Al di là della variabilità tra classi di età, si osserva che per evitare un contagio si deve somministrare il richiamo a circa il doppio dei soggetti a cui sarebbe necessario somministrare il ciclo primario di vaccinazione. Per evitare un caso di malattia severa, invece, l'NNT con il richiamo è di molte volte superiore a quello con il ciclo primario. Esistono, anche qui, differenze tra i gruppi di età e agire prioritariamente tra coloro che produrranno più casi sarebbe la scelta più razionale.

Quindi che fare?

Se si vuole ottenere una crescita della protezione dai contagi ma ancora di più dai ricoveri sembra più produttivo cercare di vaccinare chi ancora non si è vaccinato (identificando e rimuovendo anche gli ostacoli all’adesione della campagna) rispetto a somministrare il richiamo a chi ha ricevuto la seconda dose più di sei mesi fa.  I gruppi di età inoltre possono avere priorità diverse a seconda dell’NNT relativo.

Se ci fosse una carenza di vaccini, come purtroppo accade in alcuni paesi esteri, allora la scelta dovrebbe essere quella di riservare le dosi ai non ancora mai vaccinati. Se invece non c'è carenza né di dosi né di capacità organizzative, allora si devono portare avanti contemporaneamente i due sforzi ma avendo ben chiaro che si otterranno maggiori benefici convincendo i non vaccinati a vaccinarsi piuttosto che somministrando i richiami.

Tuttavia, non si devono sottovalutare le differenze di impegno organizzativo per ottenere l'adesione dei non vaccinati rispetto ai già vaccinati, come pure il fatto che per ottenere i massimi benefici della vaccinazione è necessario effettuare due dosi a circa quattro settimane di distanza l’una dall’altra.
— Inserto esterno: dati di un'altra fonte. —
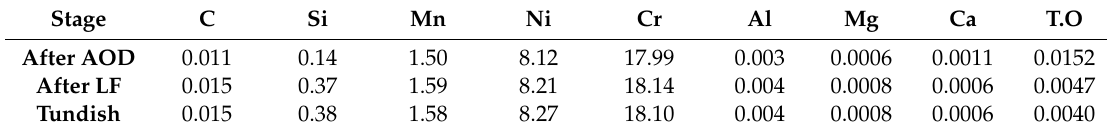
Table 1. Chemical composition of 304L at different stages (mass fraction %).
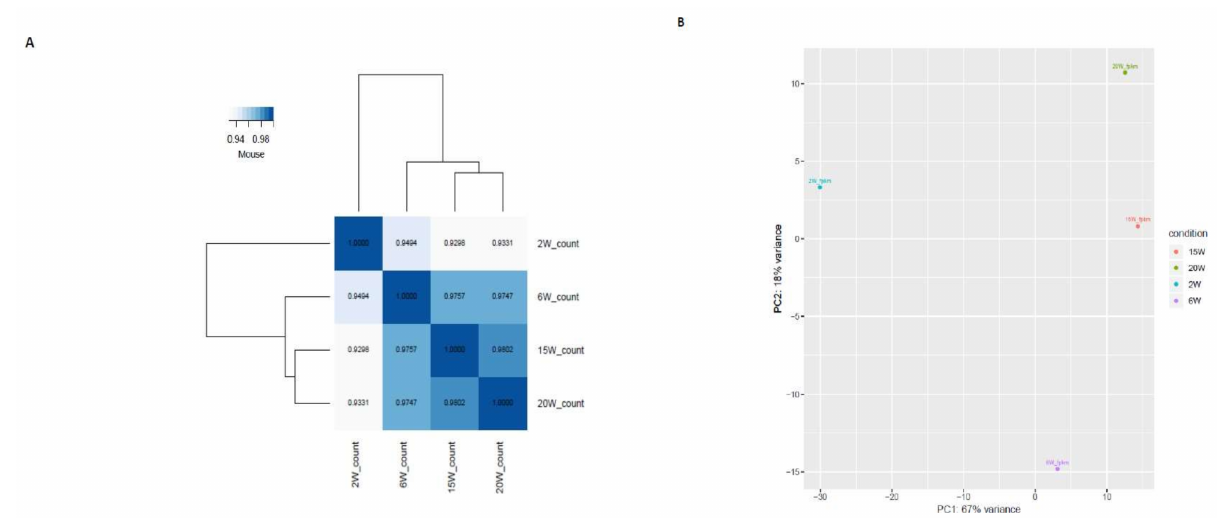
Figure 2. Correlation among analyzed genes in the reproductively aged mouse ovary. ( A ) Count data and correlation among each ovary stage, indicated by based on a heatmap, ( B ) Count data indicated by a PCA plot.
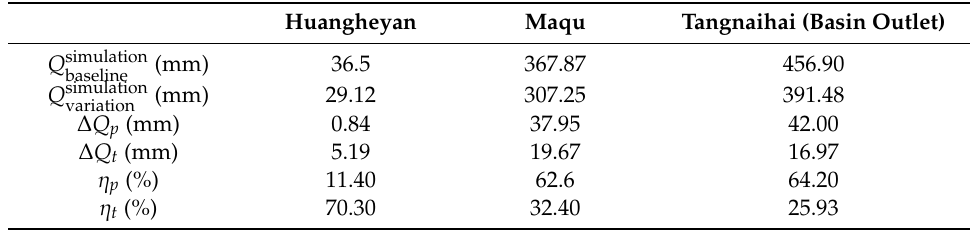
Figure 7. Relative contributions of temperature, precipitation, and other climate variables to changes in observed runoff across the HRYR. Table 4. Proportional influence of temperature and precipitation on decreases in runoff in the HRYR, estimated with the SWAT model for different stations.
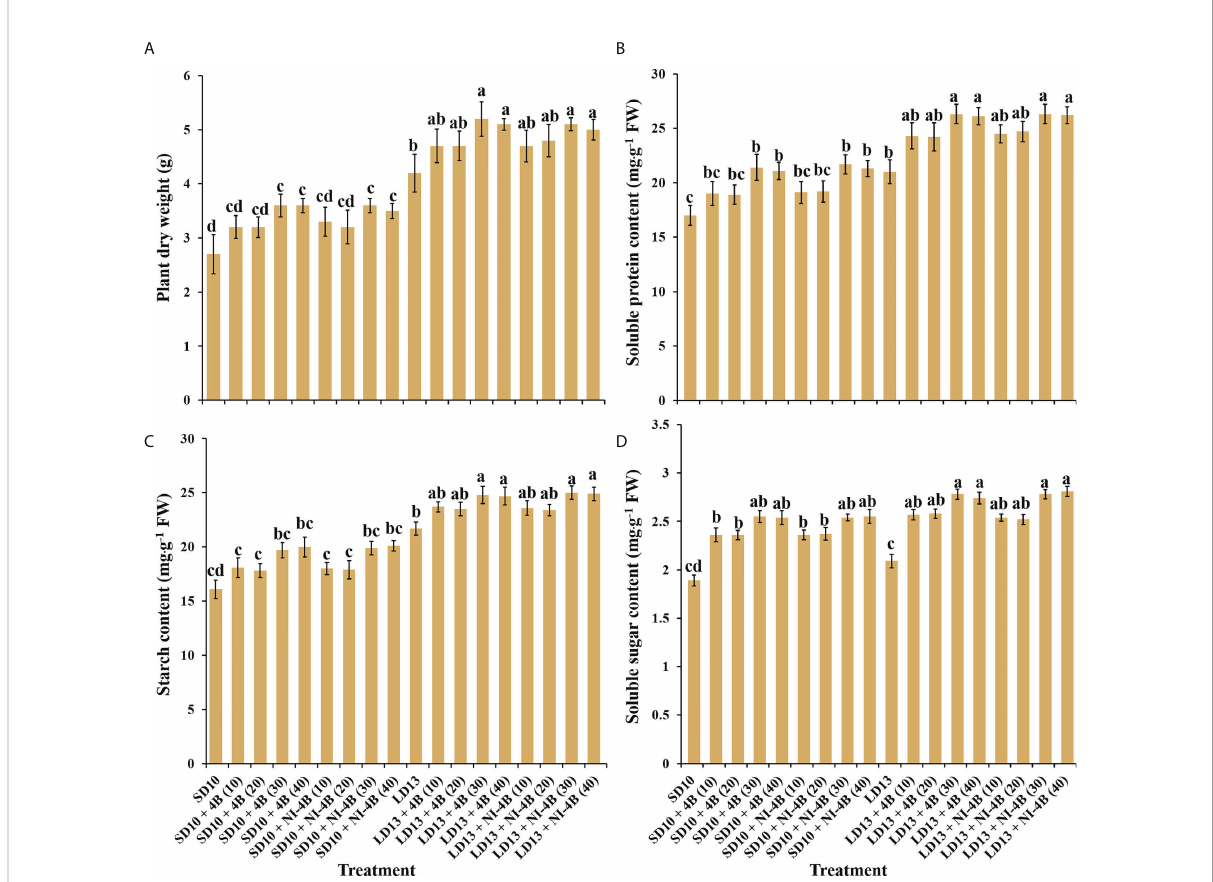
FIGURE 5 The effects on the plant dry weight (A) , soluble protein (B) , starch (C) , and soluble sugar (D) contents of chrysanthemum ‘ Gaya Glory ’ under different intensities of supplemental or night-interruptional blue light, after 60 days of exposure to the photoperiodic light treatments. Vertical bars indicate the means ± standard error (n = 6). Different lowercase letters indicate signi fi cant separation within treatments by Duncan ’ s multiple range test at p ≤ 0.05. See Figure 1 for details of photoperiodic light treatments with blue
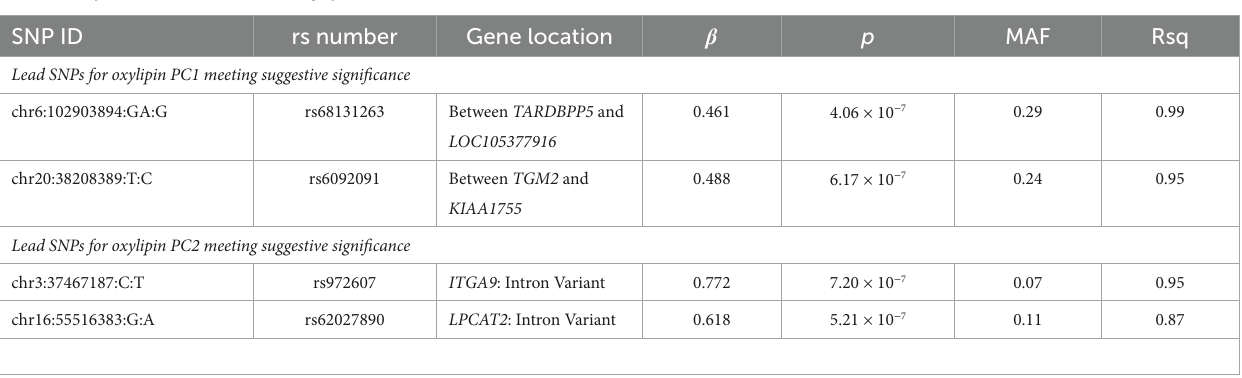
TABLE 2 Top SNPs Associated with Oxylipin PC1 and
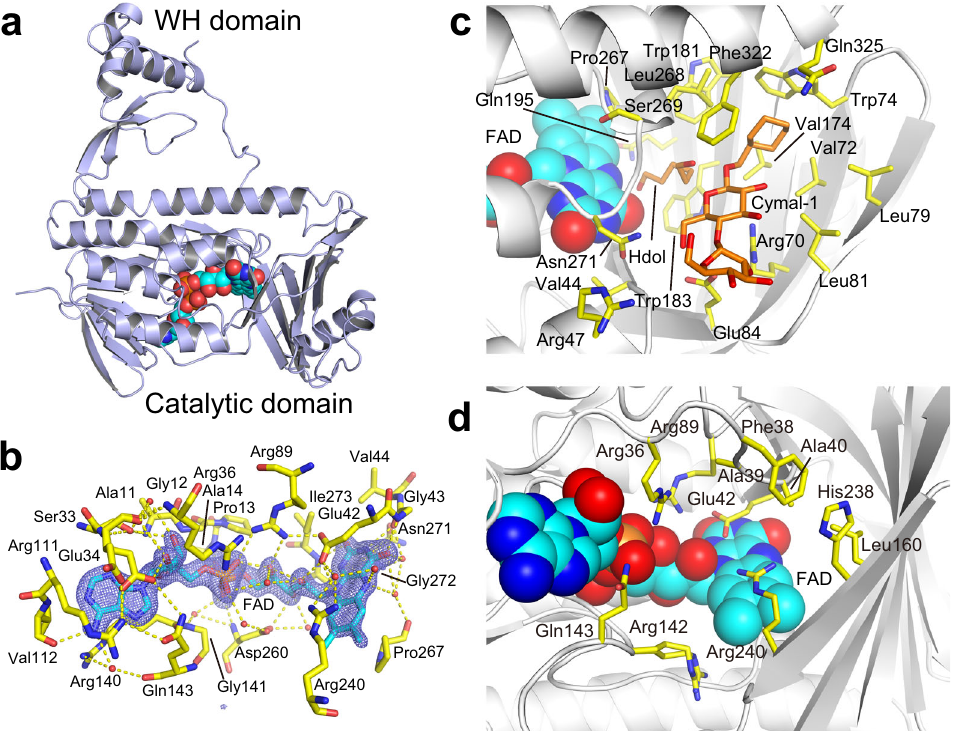
Fig. 6 X-ray crystal structure of QhpG. a Overall structure of QhpG monomer. The monomer structure (chain A) is depicted by a cartoon model with a spherical model of the bound FAD. b Structure of FAD-binding site. A stick model of the bound FAD is shown with the surrounding residues. An F o – F c omit map for FAD, contoured at 5 σ , is depicted by blue mesh. Hydrogen bonds and water molecules are shown by yellow dotted lines and red small spheres, respectively. c , d Channels formed in the re -face ( c ) and si -face ( d ) sides of FAD (in chain B) is shown with stick models of the side chains (yellow) on the white cartoon model of QhpG. 1,6-Hexanediol (Hdol) and cyclohexyl-methyl- β - D -maltoside (Cymal-1) (additives in crystallization buffer) bound to the re - face channel are indicated by orange stick models. FAD is indicated by a spherical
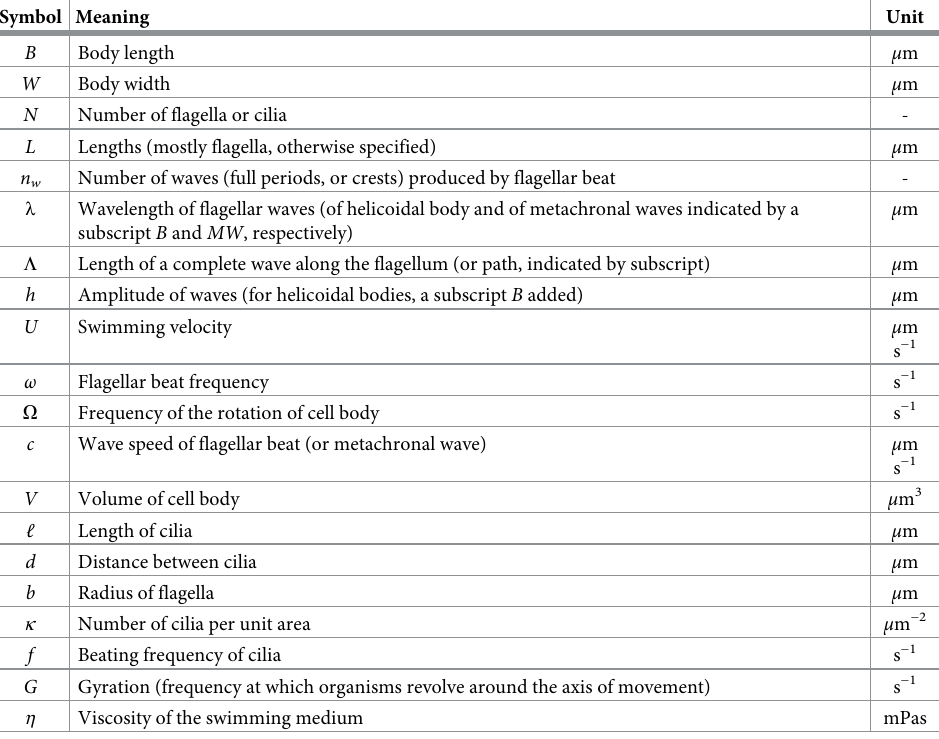
Table 3. List of symbols used in the database, together with their explanation and units. Symbol Meaning Unit B Body length μ m W Body width μ m N Number of flagella or cilia - L Lengths (mostly flagella, otherwise specified) μ m n w Number of waves (full periods, or crests) produced by flagellar beat - λ Wavelength of flagellar waves (of helicoidal body and of metachronal waves indicated by a subscript B and MW , respectively) Λ Length of a complete wave along the flagellum (or path, indicated by subscript) μ m h Amplitude of waves (for helicoidal bodies, a subscript B added) μ m U Swimming velocity μ m ω Flagellar beat frequency s − 1 O Frequency of the rotation of cell body s − 1 c Wave speed of flagellar beat (or metachronal wave) μ m V Volume of cell body μ m 3 ℓ Length of cilia μ m d Distance between cilia μ m b Radius of flagella μ m κ Number of cilia per unit area μ m − 2 f Beating frequency of cilia s − 1 G Gyration (frequency at which organisms revolve around the axis of movement) s − 1 η Viscosity of the swimming medium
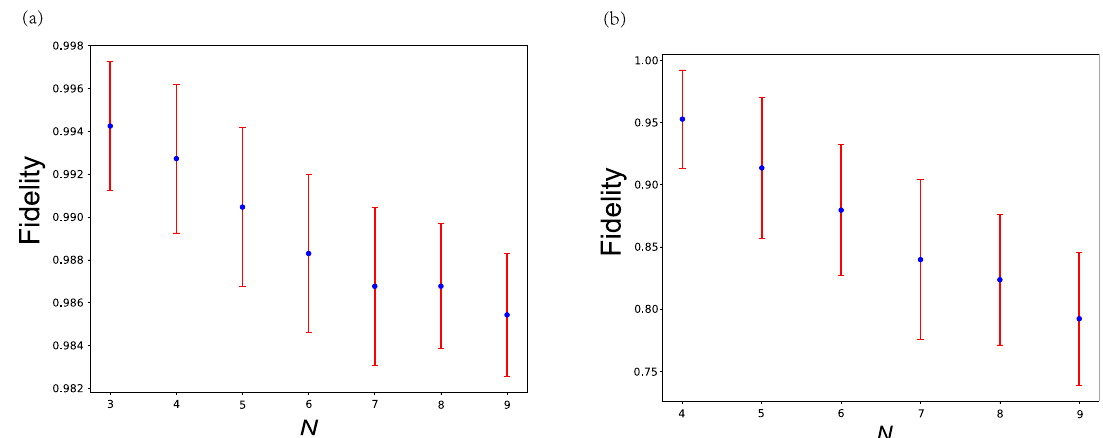
= 2, K = 30, M = 6, r = 0.9, η = 0.5, η = 0.9; ( b ) N = 3, K = 30, M = 6, ind t cut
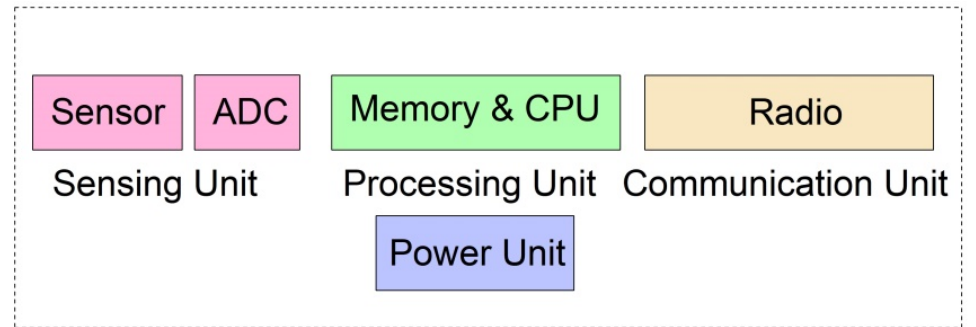
Figure 4. Sensor node structure.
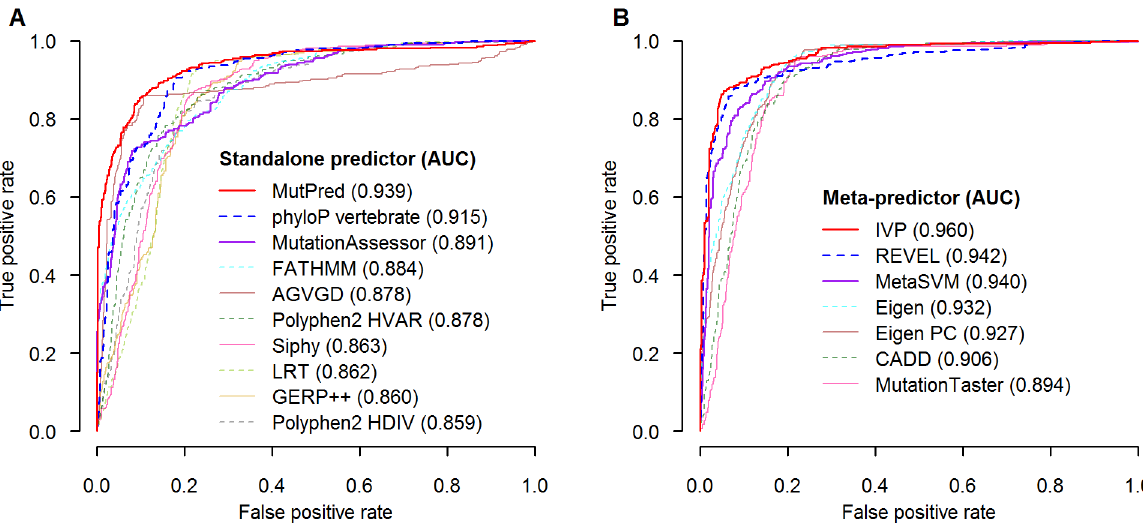
Fig 3. Comparison of AUC statistics of standalone and meta in silico predictors in MGPT data. ( A ) AUC statistics of top 10 standalone in silico predictors. ( B ) AUC statistics of 7 meta in silico predictors. The analysis models in legend were listed in descending order of AUC values.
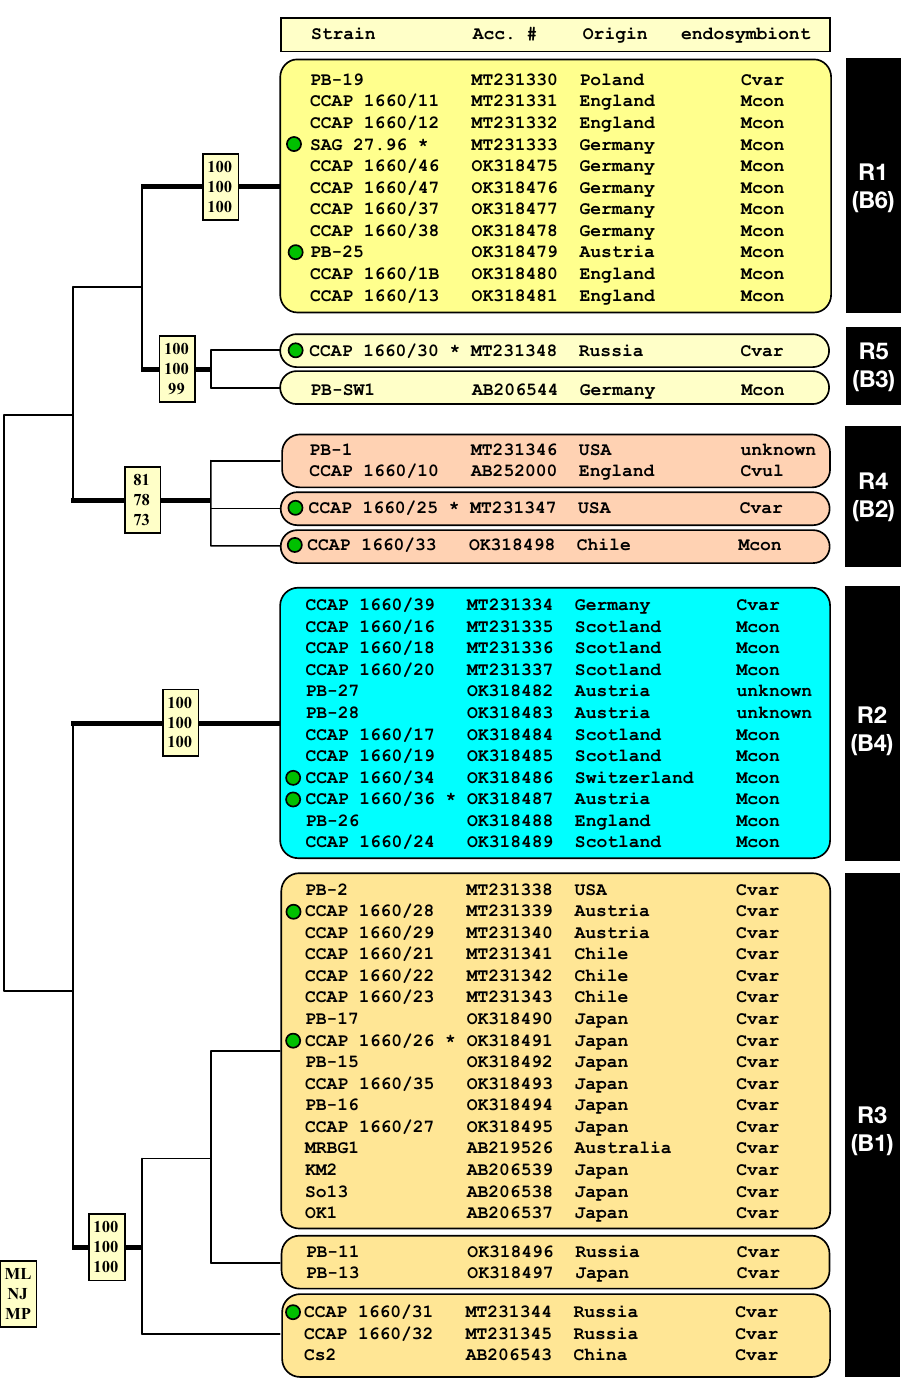
Figure 2. Molecular phylogeny of the Paramecium bursaria species complex based on SSU and ITS rDNA sequence comparisons. The phylogenetic tree shown was inferred using the maximum likelihood method based on the datasets (2197 aligned positions of 19 taxa) using the computer program PAUP 4.0a169. For the analyses, the best model was calculated by PAUP 4.0a169. The setting of the best model was given as follows: TVM + I (base frequencies: A 0.2983, C 0.1840, G 0.2271, T 0.2906; rate matrix A–C 2.6501, A–G 8.6851, A–U 5.3270, C–G 0.91732, C–U 8.6851, G–U 1.0000) with the proportion of invariable sites (I = 0.9544). The branches in bold are highly supported in all bootstrap analyses (bootstrap values > 50% calculated with PAUP using the maximum likelihood, neighbour—joining, and maximum parsimony). The clades are named after the syngens (color ‐ coded) proposed by Greczek ‐ Stachura et al. 10 and Bomford 9 in brackets. The accession numbers are given after the strain numbers. The endosymbiotic green algae identified are highlighted (Mcon— Micractinium conductrix , Cvar— Chlorella variabilis and Cvul— Chlorella vulgaris ) after the origin of the P. bursaria strains. The reference strain of each syngen is marked with an asterisk. The strains used for morphological comparisons are marked with a green dot next to the strain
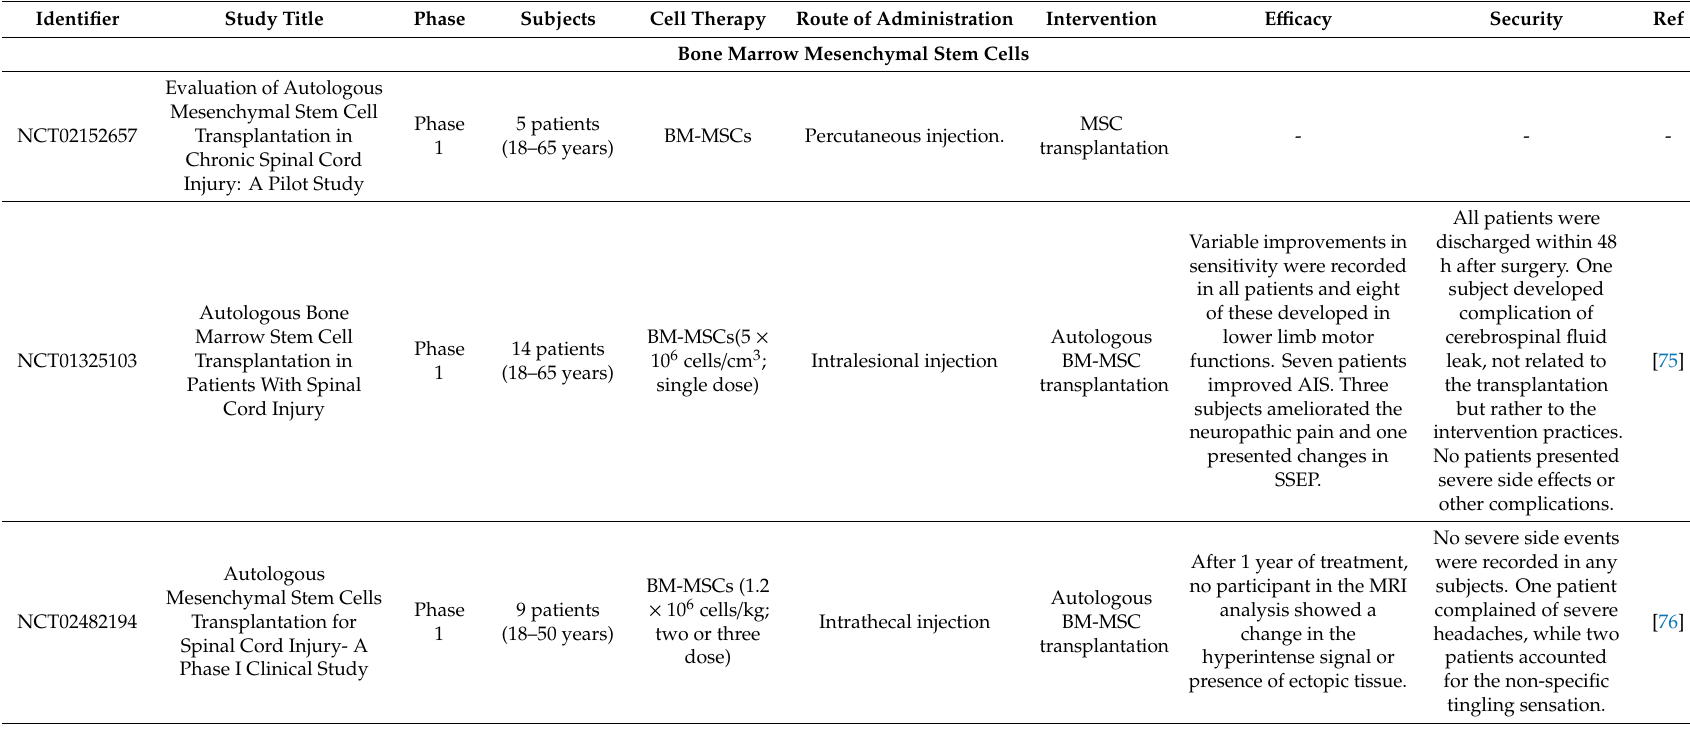
Table 1. Completed clinical trials of stem cell therapy in SCI (https: // clinicaltrials.gov / ). The table shows the e ffi cacy and safety of stem cell therapy in the management of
Queste differenze devono essere valutate nel rapporto tra costi e benefici, costi di convincimento e benefici di effetti evitati, ma anche in termini di disuguaglianze sociali per offrire a tutti la stessa possibilità di comprendere e scegliere gli effetti della vaccinazione. L’ascolto e la possibile risposta ai dubbi o difficoltà di chi ancora non si è vaccinato sono doverosi, anche in vista di ulteriori allargamenti dell’offerta di vaccinazione ai bambini sotto gli 11 anni.